Пока Григорий заполнял гостиничный бланк, фрау Борман сняла телефонную трубку и негромко отдала распоряжения.
Дверь номера была открыта. Пакистанка лет пятидесяти застилала постель. Пряча взгляд, она приняла два доллара чаевых и исчезла.
– - Я приехала к нему около девяти вечера, -- рассказывала Ольга следователю венской прокуратуры Йозефу К., ведущему дело об убийстве американского туриста.
– - Мы познакомились здесь, в Вене, около года назад. Вчера он позвонил мне и сказал, что хочет повидаться.
Йозеф К. выглядел как бухгалтер, смертельно уставший от конторской тоски. Лысый мужчина лет 55 с отечным лицом, в мятом твидовом пиджаке с черными замшевыми налокотниками.
– - Вы видели убийцу?
– - Нет, я услышала выстрел, когда была в ванной.
– - Вы не слышали, как открылась дверь?
– - Нет, я только услышала выстрел. После этого я встала за дверью и ждала. Потом щелкнул замок, и я поняла, что он ушел.
– - Кто?
– - Тот, кто стрелял.
– - Дальше, -- следователь зевнул, как бы демонстрируя безразличие к делу и одновременно то, что торопиться ему некуда.

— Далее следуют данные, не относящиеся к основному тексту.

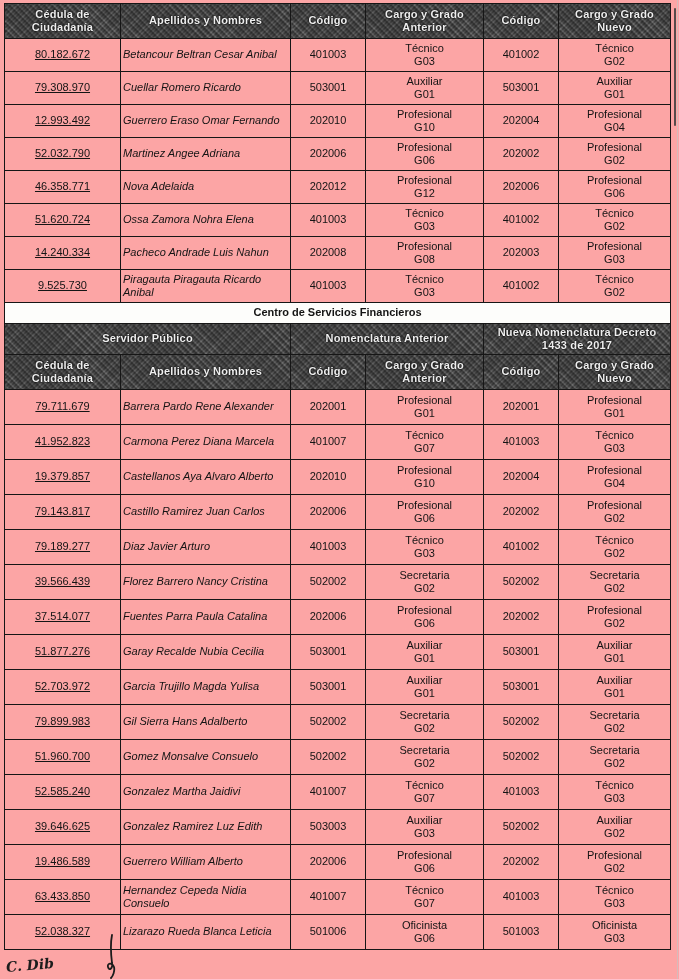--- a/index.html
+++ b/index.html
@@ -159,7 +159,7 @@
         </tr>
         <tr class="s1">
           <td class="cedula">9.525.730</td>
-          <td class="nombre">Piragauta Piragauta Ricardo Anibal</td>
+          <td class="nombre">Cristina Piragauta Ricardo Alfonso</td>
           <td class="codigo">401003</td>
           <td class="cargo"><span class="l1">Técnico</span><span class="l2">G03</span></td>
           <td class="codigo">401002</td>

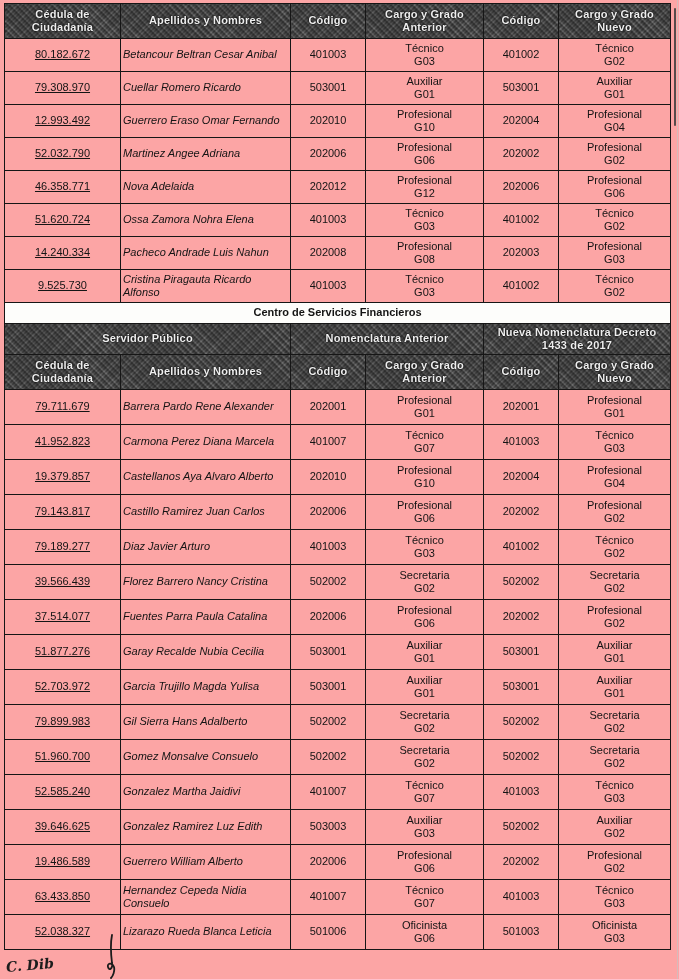--- a/index.html
+++ b/index.html
@@ -165,6 +165,14 @@
           <td class="codigo">401002</td>
           <td class="cargo"><span class="l1">Técnico</span><span class="l2">G02</span></td>
         </tr>
+        <tr class="s1">
+          <td class="cedula">80.019.175</td>
+          <td class="nombre">Santamaria Torres Camilo Andres</td>
+          <td class="codigo">503001</td>
+          <td class="cargo"><span class="l1">Auxiliar</span><span class="l2">G01</span></td>
+          <td class="codigo">503001</td>
+          <td class="cargo"><span class="l1">Auxiliar</span><span class="l2">G01</span></td>
+        </tr>
         <tr class="ttl">
           <td class="section-title" colspan="6">Centro de Servicios Financieros</td>
         </tr>

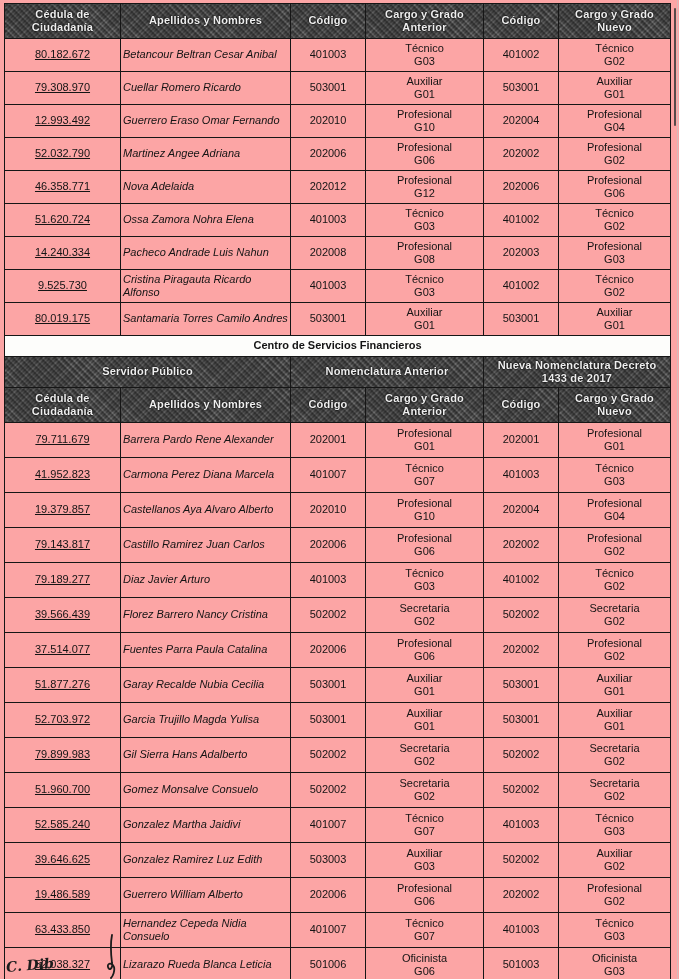--- a/index.html
+++ b/index.html
@@ -302,14 +302,6 @@
           <td class="cargo"><span class="l1">Profesional</span><span class="l2">G02</span></td>
         </tr>
         <tr class="s2">
-          <td class="cedula">63.433.850</td>
-          <td class="nombre">Hernandez Cepeda Nidia Consuelo</td>
-          <td class="codigo">401007</td>
-          <td class="cargo"><span class="l1">Técnico</span><span class="l2">G07</span></td>
-          <td class="codigo">401003</td>
-          <td class="cargo"><span class="l1">Técnico</span><span class="l2">G03</span></td>
-        </tr>
-        <tr class="s2">
           <td class="cedula">52.038.327</td>
           <td class="nombre">Lizarazo Rueda Blanca Leticia</td>
           <td class="codigo">501006</td>

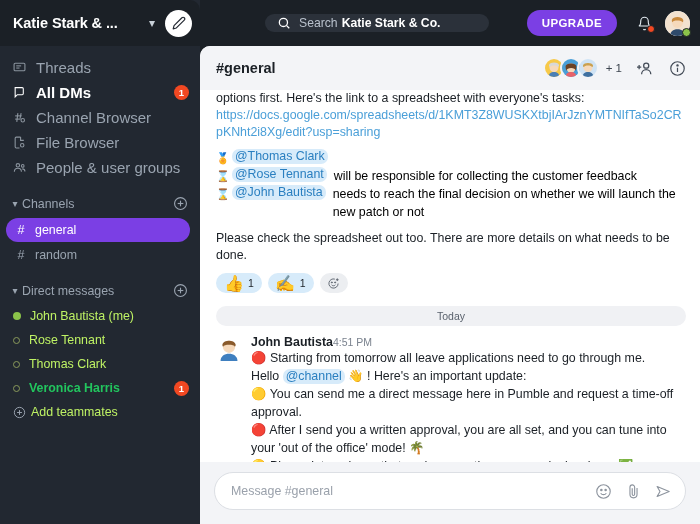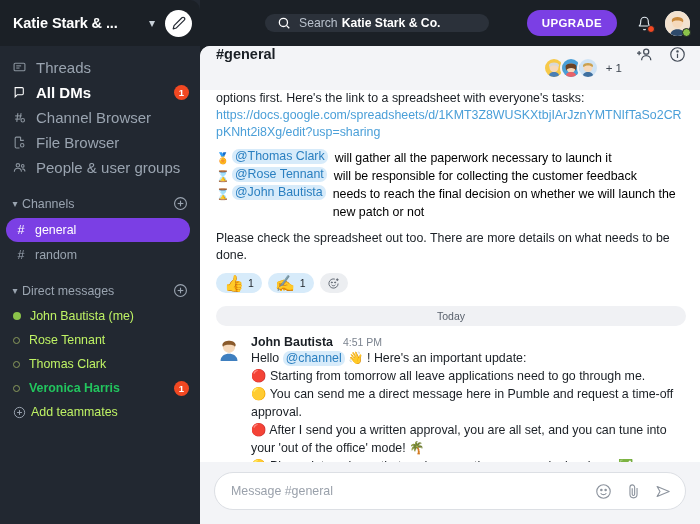--- a/index.html
+++ b/index.html
@@ -136,7 +136,7 @@
   }
 
   .chanhead {
-    height: 44px; display: flex; 
+    height: 44px; display: flex; align-items: center;
     padding: 0 14px 0 16px; flex-shrink: 0; background: #f3f4f7;
   }
   .chanhead .ctitle { font-size: 14.5px; font-weight: bold; color: #1b2026; flex: 1; }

– - Дальше в номер вошла горничная и закричала. Потом я вышла из ванной. Потом вызвали полицию.
Следователь достал из ящика стола фотографию и поманил Ольгу пальцем. Та наклонилась к столу, и он подвинул к ней снимок:
– - Это то, что вы увидели, выйдя из ванной?
Гольдфарб лежал на постели с разбросанными в стороны руками и головой, провалившейся между двумя темными от крови подушками.
– - Да, -- она отодвинулась.
– - Вы не австрийка?
– - спросил Йозеф К., пряча фотографию в стол.
Я -- русская.
– - сказала Нунц.
– - Мой муж немец. Мы живем в Ганновере.
– - Русские мужики предпочитают русских любовниц, -- подумал Йозеф К.
– Конечно, после секса им же еще нужно поговорить по душам! Боже, если бы только напоить эту сухопарую стерву и лечь с ней в постель, то сколько дел можно было бы закрыть на утро? Десять? Сто?
На допросе Ольга Нунц не сообщила немаловажную деталь, которую мы обойти не можем. Находясь в ванной, еще до того, как хлопнул выстрел, она, протянув руку к крану, замерла -- в комнате кто-то коротко и жестко скомандовал на чистом русском языке: "Молчать!" Мгновенно осознав, что голос принадлежит не Гольдфарбу, она неслышно отступила за приоткрытую дверь.
Что касается требования молчать, то оно было практически бессмысленным. При виде убийцы страх парализовал Григория. А вошедший взял его, как непослушного ребенка, за ухо и, больно прижав глушитель к его левому глазу, нажал на спуск.
Гольдфарб родился в солнечной, укрытой ласковыми платанами и прозрачными акациями Одессе. Днем он торговал валютой возле "Лондонской" и "Красной", ночи просиживая за карточным столом. В юности его несколько раз жестоко избивали за непростительные ошибки при "ломке" долларов. Благодаря этой суровой школе, 20-летие он встретил непревзойденным мастером своего дела.
Инфляция первых постсоветских лет убила представление о его истинных доходах. Скажу лишь, что его путь из Одессы в пограничный Чоп был усеян купюрами самого высокого достоинства. В Чопе хмельные от его щедрости таможенники желали ему счастливого пути, как родному.
И вот они в Риме. Его жену Валентину, сидящую за чашкой капуччино на Пьяцца ди Република, неторопливо листающую модный журнал, можно было принять за скучающую от достатка жену крупного бизнесмена. В это время Григорий с тремя фотоаппаратами на груди и пятью парами командирских часов в каждой руке перекрикивал шум и гам грязной Американы: "Сувенир ди руссо! Троп-п-по бене! Но костозо!".